[BEGIN]
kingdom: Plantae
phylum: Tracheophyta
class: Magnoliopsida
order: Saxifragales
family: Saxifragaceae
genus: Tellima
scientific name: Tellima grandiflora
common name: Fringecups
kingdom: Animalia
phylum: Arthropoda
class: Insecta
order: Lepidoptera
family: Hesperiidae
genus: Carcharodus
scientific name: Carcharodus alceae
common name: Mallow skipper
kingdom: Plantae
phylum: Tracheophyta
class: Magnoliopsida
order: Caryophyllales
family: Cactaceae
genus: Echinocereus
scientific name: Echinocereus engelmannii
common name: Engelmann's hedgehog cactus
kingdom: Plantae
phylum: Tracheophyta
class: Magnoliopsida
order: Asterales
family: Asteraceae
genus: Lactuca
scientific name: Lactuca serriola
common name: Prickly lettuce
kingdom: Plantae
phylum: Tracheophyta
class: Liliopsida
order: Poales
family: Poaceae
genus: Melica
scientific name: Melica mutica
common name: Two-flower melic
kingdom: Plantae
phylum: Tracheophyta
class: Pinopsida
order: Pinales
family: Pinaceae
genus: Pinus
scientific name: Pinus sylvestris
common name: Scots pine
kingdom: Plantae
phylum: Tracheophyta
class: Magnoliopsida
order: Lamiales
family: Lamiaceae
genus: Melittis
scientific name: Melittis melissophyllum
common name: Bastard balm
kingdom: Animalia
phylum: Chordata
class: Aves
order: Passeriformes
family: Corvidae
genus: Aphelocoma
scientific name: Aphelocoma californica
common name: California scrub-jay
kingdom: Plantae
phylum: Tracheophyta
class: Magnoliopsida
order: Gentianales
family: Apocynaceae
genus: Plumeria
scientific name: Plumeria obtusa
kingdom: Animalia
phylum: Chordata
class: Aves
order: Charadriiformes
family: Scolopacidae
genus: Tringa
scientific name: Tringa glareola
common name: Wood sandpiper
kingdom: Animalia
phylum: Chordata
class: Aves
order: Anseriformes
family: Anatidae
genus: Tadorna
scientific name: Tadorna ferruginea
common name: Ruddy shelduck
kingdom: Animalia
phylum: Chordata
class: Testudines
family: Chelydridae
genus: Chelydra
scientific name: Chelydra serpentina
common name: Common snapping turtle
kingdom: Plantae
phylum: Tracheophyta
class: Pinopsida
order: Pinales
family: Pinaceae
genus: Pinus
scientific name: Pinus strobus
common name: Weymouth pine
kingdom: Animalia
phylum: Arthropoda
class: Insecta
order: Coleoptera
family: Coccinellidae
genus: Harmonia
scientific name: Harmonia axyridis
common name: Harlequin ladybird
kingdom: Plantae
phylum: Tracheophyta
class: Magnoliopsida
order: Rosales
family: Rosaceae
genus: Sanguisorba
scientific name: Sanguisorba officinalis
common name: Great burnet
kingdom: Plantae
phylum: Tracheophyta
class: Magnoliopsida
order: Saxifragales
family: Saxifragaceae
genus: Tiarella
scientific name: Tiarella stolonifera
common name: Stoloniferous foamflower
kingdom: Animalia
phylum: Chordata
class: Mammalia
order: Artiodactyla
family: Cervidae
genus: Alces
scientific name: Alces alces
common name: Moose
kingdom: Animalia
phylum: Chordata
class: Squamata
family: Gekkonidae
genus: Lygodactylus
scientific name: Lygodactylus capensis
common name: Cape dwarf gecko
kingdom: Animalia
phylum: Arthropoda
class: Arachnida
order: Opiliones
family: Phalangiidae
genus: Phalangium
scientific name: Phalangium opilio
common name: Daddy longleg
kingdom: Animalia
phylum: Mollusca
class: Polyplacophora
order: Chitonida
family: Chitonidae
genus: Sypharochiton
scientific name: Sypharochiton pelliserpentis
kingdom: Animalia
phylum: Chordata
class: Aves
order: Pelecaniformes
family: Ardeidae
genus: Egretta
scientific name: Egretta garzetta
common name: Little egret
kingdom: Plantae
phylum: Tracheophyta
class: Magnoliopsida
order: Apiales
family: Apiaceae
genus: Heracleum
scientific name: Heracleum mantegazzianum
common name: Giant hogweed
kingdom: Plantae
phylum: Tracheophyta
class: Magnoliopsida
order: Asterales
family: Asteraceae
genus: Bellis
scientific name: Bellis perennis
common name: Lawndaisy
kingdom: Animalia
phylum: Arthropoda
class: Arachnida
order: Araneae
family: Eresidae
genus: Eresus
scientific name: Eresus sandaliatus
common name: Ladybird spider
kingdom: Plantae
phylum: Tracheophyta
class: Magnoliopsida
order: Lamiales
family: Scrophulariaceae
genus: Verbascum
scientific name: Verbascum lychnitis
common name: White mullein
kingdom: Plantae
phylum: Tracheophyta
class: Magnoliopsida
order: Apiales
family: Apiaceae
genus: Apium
[END]
What you have to do: Reproduce the material starting at the line that contains "scientific name: Egretta garzetta" and ending at the line that contains "genus: Bellis", with "common name" changed to "vernacular name" throughout and everything else left unchanged.

Final result:
scientific name: Egretta garzetta
vernacular name: Little egret
kingdom: Plantae
phylum: Tracheophyta
class: Magnoliopsida
order: Apiales
family: Apiaceae
genus: Heracleum
scientific name: Heracleum mantegazzianum
vernacular name: Giant hogweed
kingdom: Plantae
phylum: Tracheophyta
class: Magnoliopsida
order: Asterales
family: Asteraceae
genus: Bellis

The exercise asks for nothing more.